◆ **What you have to do**: Return the stretch from the line with "TABLE 1 | Application" through the line with "Figure 5. MoCLORA" in the data below, character for character, skipping all pictures.

◆ **The input**:
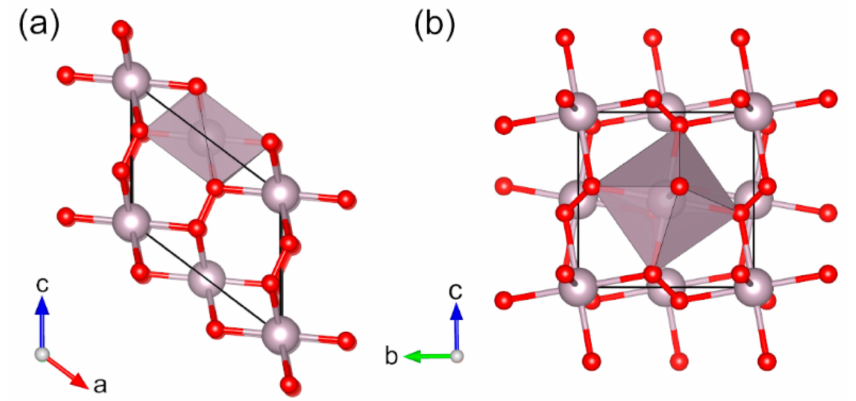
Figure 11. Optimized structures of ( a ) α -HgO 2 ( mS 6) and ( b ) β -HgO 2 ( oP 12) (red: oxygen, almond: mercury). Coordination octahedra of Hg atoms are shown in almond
...
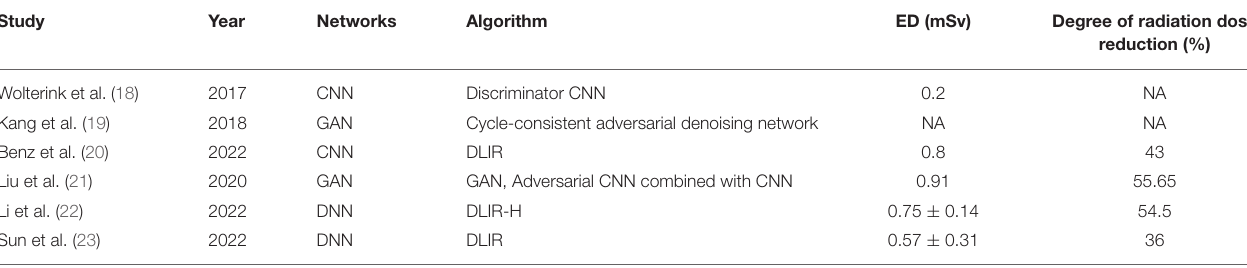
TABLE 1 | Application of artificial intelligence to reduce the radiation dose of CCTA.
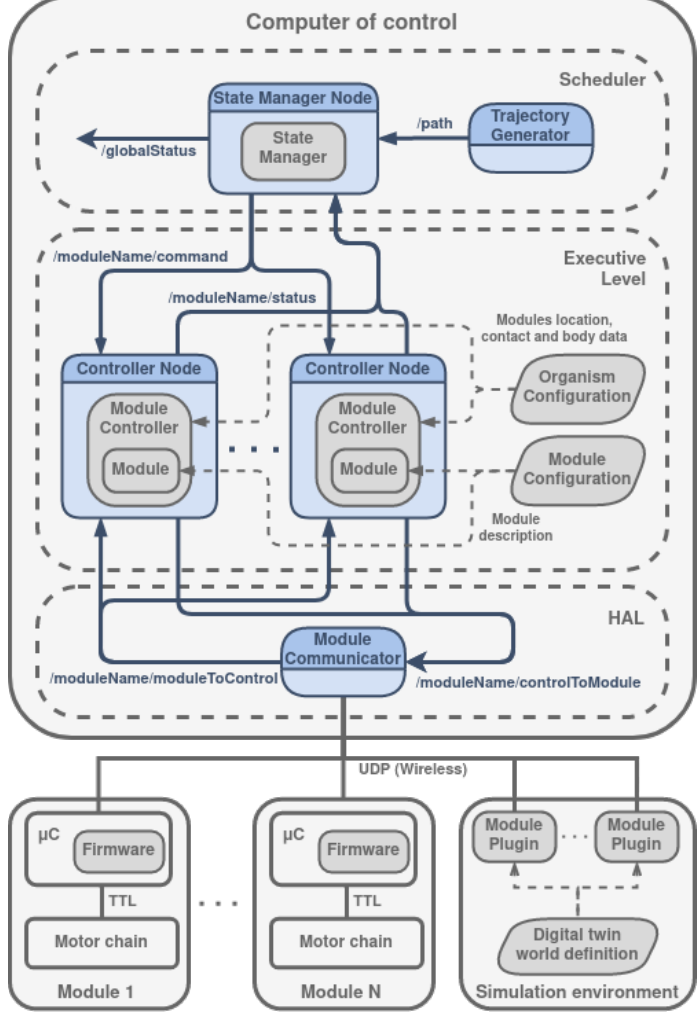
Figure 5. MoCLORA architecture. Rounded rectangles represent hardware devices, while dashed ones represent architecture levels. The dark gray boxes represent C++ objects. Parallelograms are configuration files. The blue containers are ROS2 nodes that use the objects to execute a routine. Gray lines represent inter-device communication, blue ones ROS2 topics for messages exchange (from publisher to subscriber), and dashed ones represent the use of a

◆ **Response to this exercise**:
TABLE 1 | Application of artificial intelligence to reduce the radiation dose of CCTA.
Figure 5. MoCLORA architecture. Rounded rectangles represent hardware devices, while dashed ones represent architecture levels. The dark gray boxes represent C++ objects. Parallelograms are configuration files. The blue containers are ROS2 nodes that use the objects to execute a routine. Gray lines represent inter-device communication, blue ones ROS2 topics for messages exchange (from publisher to subscriber), and dashed ones represent the use of a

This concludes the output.